Wer schützt den Regenwald?
Umso spannender die Frage, wie es sich mit dem Orang Utan Coffee-Projekt verhält. Die Google-Suche führt zur Seite der Initiative. Die Rahmendaten sind rasch recherchiert. Offenbar garantiert das Regenwaldklima Sumatras die Voraussetzungen für einen qualitativ hochwertigen Kaffeeanbau – das schmeckt man gleich. Außerdem, so die Initiative, sei der Regenwald gleichzeitig Lebensraum für den Sumatra Orang Utan. Und dessen Bestand sei bedroht.
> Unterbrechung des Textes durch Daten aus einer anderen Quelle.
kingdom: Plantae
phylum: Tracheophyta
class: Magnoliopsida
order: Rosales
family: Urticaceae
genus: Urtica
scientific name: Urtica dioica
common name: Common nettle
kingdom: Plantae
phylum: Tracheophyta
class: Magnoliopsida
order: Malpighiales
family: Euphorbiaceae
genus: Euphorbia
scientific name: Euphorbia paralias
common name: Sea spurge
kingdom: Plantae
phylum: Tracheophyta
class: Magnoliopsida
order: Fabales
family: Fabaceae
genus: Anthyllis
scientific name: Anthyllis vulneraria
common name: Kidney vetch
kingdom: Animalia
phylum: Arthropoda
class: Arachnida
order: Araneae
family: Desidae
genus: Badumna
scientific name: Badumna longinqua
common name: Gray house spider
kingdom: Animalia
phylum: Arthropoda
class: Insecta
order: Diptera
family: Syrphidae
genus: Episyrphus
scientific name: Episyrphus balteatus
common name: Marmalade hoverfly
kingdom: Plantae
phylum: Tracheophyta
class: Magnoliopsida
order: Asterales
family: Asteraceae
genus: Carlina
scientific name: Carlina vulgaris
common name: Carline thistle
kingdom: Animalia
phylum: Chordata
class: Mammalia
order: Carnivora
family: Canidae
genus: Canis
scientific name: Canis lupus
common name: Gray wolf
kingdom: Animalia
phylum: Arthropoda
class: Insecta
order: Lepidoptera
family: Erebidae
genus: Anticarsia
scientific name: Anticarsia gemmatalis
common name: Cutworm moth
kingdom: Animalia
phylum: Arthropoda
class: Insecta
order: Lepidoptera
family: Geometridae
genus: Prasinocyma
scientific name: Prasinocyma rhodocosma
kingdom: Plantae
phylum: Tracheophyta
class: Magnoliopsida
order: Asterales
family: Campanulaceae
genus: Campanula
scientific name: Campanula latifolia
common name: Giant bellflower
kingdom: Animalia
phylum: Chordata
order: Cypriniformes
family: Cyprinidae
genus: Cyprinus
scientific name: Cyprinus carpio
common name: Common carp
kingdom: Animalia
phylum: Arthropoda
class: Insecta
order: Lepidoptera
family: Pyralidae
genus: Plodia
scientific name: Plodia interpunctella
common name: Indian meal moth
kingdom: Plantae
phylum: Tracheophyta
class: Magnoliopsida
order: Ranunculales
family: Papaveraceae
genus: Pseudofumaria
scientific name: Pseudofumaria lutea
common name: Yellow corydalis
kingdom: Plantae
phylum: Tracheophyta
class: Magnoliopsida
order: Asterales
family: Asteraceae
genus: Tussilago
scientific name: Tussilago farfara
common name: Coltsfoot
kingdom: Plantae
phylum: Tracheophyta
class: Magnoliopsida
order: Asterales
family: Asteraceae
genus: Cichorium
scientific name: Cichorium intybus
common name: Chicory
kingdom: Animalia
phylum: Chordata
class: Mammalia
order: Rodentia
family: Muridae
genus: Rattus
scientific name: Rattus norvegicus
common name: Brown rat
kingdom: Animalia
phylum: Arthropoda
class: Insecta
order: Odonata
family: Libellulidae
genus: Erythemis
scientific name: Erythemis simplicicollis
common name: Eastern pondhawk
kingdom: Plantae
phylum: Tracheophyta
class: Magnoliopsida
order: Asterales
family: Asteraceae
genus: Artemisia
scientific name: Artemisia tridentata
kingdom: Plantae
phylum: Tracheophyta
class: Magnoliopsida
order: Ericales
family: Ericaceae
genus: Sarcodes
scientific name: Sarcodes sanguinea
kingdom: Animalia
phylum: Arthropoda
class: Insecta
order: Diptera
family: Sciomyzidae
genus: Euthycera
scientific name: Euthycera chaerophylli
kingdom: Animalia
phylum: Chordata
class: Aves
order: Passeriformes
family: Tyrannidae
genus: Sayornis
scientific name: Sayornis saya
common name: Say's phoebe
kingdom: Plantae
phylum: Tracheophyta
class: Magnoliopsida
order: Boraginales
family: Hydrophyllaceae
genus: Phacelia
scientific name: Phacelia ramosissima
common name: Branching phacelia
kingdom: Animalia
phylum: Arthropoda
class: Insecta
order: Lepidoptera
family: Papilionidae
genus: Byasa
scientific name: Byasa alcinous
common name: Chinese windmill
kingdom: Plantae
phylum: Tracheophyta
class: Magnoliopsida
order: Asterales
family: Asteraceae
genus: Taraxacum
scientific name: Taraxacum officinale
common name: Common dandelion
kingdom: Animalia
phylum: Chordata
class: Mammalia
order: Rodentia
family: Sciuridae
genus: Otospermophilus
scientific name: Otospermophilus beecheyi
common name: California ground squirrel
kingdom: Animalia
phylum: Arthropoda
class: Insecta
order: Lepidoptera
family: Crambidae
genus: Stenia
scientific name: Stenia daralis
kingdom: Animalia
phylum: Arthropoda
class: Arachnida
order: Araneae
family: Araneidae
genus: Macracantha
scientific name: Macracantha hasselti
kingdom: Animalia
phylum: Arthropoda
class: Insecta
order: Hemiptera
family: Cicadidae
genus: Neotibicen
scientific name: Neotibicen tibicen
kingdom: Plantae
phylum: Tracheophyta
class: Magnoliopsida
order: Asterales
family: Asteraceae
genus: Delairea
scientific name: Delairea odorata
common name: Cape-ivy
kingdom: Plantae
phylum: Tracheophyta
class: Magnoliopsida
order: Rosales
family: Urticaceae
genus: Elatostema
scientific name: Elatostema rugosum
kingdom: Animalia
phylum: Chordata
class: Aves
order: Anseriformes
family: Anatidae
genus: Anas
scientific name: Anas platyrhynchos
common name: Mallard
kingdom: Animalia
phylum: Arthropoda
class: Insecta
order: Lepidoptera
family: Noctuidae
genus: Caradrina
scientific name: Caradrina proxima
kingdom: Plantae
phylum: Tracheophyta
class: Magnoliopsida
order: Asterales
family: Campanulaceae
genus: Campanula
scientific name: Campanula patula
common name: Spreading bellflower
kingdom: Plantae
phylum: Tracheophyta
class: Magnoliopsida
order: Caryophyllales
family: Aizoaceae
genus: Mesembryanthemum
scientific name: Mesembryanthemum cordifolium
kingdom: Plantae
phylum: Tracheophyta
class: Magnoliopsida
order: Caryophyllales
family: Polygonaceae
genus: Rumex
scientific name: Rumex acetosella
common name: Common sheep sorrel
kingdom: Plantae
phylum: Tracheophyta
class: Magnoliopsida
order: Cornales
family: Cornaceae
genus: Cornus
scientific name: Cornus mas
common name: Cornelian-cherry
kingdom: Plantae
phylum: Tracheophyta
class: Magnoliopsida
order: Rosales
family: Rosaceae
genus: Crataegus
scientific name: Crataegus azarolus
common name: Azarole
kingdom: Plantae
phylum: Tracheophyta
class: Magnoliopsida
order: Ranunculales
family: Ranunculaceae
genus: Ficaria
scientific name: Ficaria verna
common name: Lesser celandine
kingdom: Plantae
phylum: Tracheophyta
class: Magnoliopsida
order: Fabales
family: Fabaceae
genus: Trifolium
Die Vernichtung des Regenwaldes: kein Schüler, der davon nicht im Erdkundeunterricht erfahren hätte. Kein Jahr, in dem nicht in bewegten Bildern oder Artikeln darüber berichtet werden würde. Ohne, dass sich daran etwas ändern würde. Solche Landstriche sind weit weg und für die Mehrheit erst dann interessant, wenn ein Tsunami über sie hinwegbraust. Leider. Das Kaffee-Projekt fördere nun Bauern, die ihre Plantagen unter ökologischen Gesichtspunkten bewirtschaften und damit auf Rodungen verzichtet.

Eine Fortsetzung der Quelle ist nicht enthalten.